The insertion of the exits are ad-hoc, but there are some heuristic principals guiding their placement and parameters. The earlier exits are placed, the more aggressive the exit as it essentially prunes the rest of the network at a very early stage, thus saving a lot of work. However, a diminishing percentage of data will be directed through the exit if we are to preserve accuracy.

There are other benefits to adding exits in that training the modified network now has back-propagation losses coming from the exits that affect the earlier layers more substantially than the last exit. This effect mitigates problems such as vanishing gradient.

### Early Exit Hyper-Parameters

There are two parameters that are required to enable early exit. Leave them undefined if you are not enabling Early Exit:

1. --earlyexit_thresholds defines the thresholds for each of the early exits. The cross entropy measure must be less than the specified threshold to take a specific exit, otherwise the data continues along the regular path. For example, you could specify "--earlyexit_thresholds 0.9 1.2" and this implies two early exits with corresponding thresholds of 0.9 and 1.2, respectively to take those exits.

12 --earlyexit_lossweights provide the weights for the linear combination of losses during training to compute a single, overall loss. We only specify weights for the early exits and assume that the sum of the weights (including final exit) are equal to 1.0. So an example of "--earlyexit_lossweights 0.2 0.3" implies two early exits weighted with values of 0.2 and 0.3, respectively and that the final exit has a value of 1.0-(0.2+0.3) = 0.5. Studies have shown that weighting the early exits more heavily will create more agressive early exits, but perhaps with a slight negative effect on accuracy.

### Output Stats

The example code outputs various statistics regarding the loss and accuracy at each of the exits.
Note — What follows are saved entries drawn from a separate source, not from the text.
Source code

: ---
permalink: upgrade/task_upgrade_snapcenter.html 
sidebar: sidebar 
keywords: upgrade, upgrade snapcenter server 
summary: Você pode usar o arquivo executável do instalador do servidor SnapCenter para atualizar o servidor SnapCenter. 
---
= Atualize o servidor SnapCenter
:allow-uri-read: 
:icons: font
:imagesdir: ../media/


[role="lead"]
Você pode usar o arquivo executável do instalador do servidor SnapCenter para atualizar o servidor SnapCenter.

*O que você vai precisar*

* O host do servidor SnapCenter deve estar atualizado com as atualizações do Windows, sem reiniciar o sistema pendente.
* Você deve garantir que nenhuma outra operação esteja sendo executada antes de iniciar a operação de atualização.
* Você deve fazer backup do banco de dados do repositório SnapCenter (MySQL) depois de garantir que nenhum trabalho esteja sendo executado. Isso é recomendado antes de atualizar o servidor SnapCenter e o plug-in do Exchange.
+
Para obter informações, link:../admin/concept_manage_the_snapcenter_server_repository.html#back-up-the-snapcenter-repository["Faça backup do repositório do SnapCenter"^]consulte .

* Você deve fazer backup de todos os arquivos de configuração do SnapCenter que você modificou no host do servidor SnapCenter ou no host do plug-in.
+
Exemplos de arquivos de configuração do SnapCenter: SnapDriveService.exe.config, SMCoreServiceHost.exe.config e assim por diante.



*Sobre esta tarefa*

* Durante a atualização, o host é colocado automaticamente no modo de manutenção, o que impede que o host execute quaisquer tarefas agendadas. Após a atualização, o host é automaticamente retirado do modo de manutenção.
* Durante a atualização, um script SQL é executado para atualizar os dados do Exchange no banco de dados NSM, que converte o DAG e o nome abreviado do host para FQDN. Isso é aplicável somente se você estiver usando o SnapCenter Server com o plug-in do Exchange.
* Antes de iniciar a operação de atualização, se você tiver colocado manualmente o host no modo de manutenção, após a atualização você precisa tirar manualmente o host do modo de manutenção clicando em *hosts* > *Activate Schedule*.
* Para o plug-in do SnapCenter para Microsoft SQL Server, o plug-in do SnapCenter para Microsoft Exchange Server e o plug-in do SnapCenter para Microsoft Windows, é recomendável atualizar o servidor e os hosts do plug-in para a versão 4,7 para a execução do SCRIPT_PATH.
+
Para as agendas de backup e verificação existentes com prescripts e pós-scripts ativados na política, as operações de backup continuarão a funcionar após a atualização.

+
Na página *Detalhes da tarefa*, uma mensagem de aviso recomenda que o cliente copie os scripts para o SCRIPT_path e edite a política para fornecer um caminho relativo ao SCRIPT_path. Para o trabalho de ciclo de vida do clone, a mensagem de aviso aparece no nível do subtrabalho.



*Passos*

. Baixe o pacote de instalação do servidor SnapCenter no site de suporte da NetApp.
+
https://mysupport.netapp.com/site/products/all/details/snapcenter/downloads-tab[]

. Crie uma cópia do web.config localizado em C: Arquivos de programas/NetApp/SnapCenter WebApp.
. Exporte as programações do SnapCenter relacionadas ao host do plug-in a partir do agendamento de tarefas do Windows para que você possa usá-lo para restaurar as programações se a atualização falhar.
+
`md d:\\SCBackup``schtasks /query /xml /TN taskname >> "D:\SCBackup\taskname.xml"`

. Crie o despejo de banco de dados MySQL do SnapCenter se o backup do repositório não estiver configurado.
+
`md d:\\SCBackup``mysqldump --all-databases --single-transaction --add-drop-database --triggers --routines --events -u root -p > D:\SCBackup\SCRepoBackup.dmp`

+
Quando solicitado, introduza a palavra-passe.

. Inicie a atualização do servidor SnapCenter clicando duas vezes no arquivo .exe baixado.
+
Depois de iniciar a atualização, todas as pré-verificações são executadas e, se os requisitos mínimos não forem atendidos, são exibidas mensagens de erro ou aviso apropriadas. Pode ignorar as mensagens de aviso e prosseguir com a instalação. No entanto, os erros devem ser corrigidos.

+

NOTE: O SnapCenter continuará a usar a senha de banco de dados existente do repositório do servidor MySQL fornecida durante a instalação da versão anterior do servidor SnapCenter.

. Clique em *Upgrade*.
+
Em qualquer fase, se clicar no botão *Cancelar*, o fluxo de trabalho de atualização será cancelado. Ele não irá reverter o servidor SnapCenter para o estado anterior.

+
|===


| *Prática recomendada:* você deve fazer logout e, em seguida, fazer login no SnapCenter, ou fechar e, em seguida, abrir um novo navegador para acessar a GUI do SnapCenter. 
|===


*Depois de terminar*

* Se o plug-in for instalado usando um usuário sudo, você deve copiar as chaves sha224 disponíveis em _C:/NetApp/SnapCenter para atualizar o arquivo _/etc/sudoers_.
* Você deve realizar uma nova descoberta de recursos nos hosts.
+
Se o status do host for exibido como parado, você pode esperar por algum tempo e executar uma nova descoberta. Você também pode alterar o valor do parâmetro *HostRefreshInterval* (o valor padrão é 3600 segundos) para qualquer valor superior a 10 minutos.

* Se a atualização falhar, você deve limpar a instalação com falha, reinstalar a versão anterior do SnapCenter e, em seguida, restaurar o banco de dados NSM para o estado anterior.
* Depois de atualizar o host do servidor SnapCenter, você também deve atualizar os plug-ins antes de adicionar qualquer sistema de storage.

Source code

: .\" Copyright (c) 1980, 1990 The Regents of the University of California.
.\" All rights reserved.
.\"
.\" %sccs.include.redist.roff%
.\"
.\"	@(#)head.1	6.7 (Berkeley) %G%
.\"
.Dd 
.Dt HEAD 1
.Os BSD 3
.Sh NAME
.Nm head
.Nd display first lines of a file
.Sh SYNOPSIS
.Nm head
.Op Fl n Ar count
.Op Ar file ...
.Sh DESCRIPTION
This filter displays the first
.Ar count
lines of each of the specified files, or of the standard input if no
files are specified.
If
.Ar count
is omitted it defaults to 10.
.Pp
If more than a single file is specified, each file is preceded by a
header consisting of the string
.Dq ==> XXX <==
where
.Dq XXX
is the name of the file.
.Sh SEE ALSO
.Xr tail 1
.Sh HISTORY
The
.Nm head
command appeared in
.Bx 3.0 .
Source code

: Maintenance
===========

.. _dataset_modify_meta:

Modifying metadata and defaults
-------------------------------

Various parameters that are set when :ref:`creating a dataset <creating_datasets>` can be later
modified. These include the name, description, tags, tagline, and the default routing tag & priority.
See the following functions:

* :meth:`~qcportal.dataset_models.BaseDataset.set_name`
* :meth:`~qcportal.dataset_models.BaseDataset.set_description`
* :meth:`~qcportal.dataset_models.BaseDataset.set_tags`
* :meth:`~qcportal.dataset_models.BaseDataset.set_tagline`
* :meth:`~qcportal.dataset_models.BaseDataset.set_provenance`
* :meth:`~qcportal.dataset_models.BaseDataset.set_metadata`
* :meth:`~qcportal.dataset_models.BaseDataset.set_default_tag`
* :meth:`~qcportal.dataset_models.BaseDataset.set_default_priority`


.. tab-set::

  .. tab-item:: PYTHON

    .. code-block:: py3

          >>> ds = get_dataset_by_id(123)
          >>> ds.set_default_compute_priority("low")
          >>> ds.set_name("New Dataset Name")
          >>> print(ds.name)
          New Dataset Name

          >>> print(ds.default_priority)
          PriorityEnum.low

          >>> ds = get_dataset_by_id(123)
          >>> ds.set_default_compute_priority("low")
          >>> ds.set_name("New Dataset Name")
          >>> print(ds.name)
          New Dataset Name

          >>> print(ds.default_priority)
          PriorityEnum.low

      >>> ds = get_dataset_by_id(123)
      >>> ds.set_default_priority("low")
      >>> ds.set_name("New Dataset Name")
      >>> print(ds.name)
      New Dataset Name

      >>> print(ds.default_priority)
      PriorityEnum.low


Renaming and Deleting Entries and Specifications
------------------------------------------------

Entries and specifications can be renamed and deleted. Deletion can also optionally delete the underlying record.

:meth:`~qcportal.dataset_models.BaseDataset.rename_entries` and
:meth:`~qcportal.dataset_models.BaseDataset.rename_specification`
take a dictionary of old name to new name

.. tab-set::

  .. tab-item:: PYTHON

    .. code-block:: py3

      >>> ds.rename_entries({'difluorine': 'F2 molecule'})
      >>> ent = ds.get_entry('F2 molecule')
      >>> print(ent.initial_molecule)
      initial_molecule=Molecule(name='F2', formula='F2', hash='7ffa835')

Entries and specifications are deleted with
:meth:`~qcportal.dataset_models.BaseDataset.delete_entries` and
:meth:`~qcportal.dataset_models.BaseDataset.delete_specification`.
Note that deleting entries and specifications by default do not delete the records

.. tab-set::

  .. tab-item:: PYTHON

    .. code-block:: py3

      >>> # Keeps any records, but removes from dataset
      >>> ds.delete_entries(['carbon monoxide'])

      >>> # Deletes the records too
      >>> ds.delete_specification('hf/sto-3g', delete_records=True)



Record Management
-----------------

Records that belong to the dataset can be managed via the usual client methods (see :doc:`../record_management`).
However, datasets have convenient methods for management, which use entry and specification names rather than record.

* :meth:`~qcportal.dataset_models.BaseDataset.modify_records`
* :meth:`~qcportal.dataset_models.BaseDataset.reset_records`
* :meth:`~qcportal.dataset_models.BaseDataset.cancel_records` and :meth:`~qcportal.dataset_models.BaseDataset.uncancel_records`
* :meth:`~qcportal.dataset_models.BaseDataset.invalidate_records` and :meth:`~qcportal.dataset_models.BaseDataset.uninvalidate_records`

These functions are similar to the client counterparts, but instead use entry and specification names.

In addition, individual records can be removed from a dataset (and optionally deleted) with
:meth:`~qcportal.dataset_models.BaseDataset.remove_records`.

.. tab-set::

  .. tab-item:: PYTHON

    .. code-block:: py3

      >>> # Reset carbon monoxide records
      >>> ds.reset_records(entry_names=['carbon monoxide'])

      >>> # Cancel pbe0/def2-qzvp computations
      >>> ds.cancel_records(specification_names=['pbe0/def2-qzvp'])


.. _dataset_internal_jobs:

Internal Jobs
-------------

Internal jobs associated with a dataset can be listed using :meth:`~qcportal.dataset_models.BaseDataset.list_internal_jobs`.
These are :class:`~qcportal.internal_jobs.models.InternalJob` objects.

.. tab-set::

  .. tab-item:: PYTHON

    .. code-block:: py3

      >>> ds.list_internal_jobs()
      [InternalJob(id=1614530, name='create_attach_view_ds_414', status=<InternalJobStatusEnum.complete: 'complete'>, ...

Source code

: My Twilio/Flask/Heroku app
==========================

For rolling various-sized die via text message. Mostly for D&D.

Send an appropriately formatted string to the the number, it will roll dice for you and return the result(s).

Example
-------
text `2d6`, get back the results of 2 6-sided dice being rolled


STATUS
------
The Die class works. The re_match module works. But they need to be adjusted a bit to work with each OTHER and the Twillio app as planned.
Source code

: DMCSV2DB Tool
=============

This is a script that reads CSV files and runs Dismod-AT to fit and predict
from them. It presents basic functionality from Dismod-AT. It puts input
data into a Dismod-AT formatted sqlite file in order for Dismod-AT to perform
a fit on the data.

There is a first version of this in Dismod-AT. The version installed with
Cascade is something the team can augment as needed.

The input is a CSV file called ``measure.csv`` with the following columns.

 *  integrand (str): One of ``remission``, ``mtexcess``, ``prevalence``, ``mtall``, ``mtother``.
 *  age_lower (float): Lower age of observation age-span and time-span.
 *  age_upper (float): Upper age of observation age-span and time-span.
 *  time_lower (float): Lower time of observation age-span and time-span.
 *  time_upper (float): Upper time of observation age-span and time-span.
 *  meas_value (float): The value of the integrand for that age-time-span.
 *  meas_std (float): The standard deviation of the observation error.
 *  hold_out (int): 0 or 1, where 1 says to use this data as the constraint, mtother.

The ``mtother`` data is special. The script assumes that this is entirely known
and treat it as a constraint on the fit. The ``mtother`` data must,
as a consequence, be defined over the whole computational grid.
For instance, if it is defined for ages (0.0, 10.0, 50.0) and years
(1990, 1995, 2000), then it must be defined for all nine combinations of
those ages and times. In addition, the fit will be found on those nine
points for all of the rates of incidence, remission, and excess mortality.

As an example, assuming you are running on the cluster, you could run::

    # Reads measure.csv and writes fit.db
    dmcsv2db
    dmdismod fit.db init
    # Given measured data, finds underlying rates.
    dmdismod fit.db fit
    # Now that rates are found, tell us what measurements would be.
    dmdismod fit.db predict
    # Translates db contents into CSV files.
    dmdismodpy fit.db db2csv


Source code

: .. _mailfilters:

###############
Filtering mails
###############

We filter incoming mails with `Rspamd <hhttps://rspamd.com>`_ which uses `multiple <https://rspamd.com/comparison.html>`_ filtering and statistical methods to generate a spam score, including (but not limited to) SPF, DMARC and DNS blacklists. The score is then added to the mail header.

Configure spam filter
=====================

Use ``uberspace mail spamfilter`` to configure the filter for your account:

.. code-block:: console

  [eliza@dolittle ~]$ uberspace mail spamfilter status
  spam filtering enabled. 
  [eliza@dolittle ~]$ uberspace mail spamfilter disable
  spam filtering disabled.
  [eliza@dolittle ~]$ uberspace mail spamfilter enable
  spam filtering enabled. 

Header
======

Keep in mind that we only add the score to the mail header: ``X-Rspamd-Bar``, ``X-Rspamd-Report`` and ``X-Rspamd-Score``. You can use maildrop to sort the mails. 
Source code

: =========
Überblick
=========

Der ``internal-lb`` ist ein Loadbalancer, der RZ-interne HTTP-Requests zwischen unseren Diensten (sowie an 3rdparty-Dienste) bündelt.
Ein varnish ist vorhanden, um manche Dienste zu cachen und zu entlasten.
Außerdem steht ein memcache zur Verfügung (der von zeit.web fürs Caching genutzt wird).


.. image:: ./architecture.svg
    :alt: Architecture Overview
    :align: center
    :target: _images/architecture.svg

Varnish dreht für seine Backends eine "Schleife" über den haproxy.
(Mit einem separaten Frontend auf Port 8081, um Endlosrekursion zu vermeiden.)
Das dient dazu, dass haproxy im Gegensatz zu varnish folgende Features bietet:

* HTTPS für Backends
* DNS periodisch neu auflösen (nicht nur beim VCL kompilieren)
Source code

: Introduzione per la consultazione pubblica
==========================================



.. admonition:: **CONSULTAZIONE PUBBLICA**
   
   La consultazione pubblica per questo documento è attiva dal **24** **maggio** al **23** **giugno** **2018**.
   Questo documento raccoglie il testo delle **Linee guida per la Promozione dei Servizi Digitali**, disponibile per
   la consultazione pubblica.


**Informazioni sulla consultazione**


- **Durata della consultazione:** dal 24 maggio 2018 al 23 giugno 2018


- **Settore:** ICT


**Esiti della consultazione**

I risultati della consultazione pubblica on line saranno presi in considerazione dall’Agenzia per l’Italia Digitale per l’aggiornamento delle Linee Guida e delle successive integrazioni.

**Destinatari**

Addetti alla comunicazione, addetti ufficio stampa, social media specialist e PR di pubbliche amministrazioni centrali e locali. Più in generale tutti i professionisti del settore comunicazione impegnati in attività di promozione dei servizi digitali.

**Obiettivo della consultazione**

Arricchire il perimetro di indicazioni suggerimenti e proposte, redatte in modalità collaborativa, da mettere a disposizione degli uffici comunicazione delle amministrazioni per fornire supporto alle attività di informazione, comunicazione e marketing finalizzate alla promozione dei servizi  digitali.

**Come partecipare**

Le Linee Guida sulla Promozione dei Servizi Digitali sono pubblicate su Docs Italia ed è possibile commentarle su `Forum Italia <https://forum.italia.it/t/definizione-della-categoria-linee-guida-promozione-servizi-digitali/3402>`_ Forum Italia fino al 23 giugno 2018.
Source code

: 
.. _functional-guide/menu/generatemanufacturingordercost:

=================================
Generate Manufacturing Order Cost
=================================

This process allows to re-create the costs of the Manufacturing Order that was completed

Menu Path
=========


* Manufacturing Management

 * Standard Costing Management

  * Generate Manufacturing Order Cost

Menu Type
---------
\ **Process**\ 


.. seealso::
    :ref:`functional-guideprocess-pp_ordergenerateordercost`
During training, the Top1 and Top5 stats represent the accuracy should all of the data be forced out that exit (in order to compute the loss at that exit). During inference (i.e. validation and test stages), the Top1 and Top5 stats represent the accuracy for those data points that could exit because the calculated entropy at that exit was lower than the specified threshold for that exit.

### CIFAR10

In the case of CIFAR10, we have inserted a single exit after the first full layer grouping. The layers on the exit path itself includes a convolutional layer and a fully connected layer. If you move the exit, be sure to match the proper sizes for inputs and outputs to the exit layers.

### ImageNet

This supports training and inference of the ImageNet dataset via several well known deep architectures. ResNet-50 is the architecture of interest in this study, however the exit is defined in the generic ResNet code and could be used with other size ResNets. There are two exits inserted in this example. Again, exit layers must have their sizes match properly.

## References

Priyadarshini Panda, Abhronil Sengupta, Kaushik Roy. Conditional Deep Learning for Energy-Efficient and Enhanced Pattern Recognition, arXiv:1509.08971v6, 2017.

Surat Teerapittayanon, Bradley McDanel, H. T. Kung. BranchyNet: Fast Inference via Early Exiting from Deep Neural Networks, arXiv:1709.01686, 2017.